— STORED RECORDS —
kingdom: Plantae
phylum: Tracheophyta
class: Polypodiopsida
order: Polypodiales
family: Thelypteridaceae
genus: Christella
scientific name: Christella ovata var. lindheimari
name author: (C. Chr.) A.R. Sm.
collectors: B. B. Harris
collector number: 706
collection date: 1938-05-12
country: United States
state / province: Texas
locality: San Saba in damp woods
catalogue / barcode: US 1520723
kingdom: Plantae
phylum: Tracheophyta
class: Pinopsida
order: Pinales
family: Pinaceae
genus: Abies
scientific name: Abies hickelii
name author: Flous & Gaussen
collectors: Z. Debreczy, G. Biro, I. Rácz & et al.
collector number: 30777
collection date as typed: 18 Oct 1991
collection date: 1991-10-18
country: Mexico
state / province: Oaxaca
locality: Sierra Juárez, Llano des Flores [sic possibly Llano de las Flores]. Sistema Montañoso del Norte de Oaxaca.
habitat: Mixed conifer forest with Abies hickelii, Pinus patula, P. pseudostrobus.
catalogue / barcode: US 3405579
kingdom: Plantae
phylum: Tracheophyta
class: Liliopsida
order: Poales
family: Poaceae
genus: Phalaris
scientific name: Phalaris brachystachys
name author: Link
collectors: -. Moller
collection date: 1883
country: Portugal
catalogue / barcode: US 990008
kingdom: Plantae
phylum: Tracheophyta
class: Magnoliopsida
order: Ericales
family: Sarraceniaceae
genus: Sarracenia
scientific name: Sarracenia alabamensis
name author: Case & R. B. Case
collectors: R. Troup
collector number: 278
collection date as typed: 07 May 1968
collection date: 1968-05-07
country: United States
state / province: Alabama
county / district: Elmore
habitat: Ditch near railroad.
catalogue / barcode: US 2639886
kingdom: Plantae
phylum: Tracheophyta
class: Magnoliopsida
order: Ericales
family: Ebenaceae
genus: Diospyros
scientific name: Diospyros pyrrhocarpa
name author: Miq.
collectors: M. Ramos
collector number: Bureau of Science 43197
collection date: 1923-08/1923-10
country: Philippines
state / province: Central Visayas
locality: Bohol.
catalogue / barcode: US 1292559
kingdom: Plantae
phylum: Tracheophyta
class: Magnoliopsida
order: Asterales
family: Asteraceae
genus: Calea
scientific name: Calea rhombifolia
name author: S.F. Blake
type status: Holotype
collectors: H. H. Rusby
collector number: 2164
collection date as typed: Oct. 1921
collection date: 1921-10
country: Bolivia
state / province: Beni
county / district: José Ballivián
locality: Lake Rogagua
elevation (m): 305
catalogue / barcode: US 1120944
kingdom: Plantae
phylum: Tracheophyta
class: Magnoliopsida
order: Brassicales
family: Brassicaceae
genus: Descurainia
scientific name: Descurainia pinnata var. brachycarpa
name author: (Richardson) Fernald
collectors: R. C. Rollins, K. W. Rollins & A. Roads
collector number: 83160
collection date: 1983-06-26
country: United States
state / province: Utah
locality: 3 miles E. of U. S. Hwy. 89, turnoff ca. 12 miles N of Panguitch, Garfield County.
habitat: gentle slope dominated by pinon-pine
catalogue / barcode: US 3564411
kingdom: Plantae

— WHAT YOU ARE ASKED TO DO —
Reproduce the rows from the line containing "habitat: Ditch near railroad." through the end of the rows, substituting "specimen ID" for every "catalogue / barcode" and leaving everything else unchanged.

— CORRECT RESPONSE —
habitat: Ditch near railroad.
specimen ID: US 2639886
kingdom: Plantae
phylum: Tracheophyta
class: Magnoliopsida
order: Ericales
family: Ebenaceae
genus: Diospyros
scientific name: Diospyros pyrrhocarpa
name author: Miq.
collectors: M. Ramos
collector number: Bureau of Science 43197
collection date: 1923-08/1923-10
country: Philippines
state / province: Central Visayas
locality: Bohol.
specimen ID: US 1292559
kingdom: Plantae
phylum: Tracheophyta
class: Magnoliopsida
order: Asterales
family: Asteraceae
genus: Calea
scientific name: Calea rhombifolia
name author: S.F. Blake
type status: Holotype
collectors: H. H. Rusby
collector number: 2164
collection date as typed: Oct. 1921
collection date: 1921-10
country: Bolivia
state / province: Beni
county / district: José Ballivián
locality: Lake Rogagua
elevation (m): 305
specimen ID: US 1120944
kingdom: Plantae
phylum: Tracheophyta
class: Magnoliopsida
order: Brassicales
family: Brassicaceae
genus: Descurainia
scientific name: Descurainia pinnata var. brachycarpa
name author: (Richardson) Fernald
collectors: R. C. Rollins, K. W. Rollins & A. Roads
collector number: 83160
collection date: 1983-06-26
country: United States
state / province: Utah
locality: 3 miles E. of U. S. Hwy. 89, turnoff ca. 12 miles N of Panguitch, Garfield County.
habitat: gentle slope dominated by pinon-pine
specimen ID: US 3564411
kingdom: Plantae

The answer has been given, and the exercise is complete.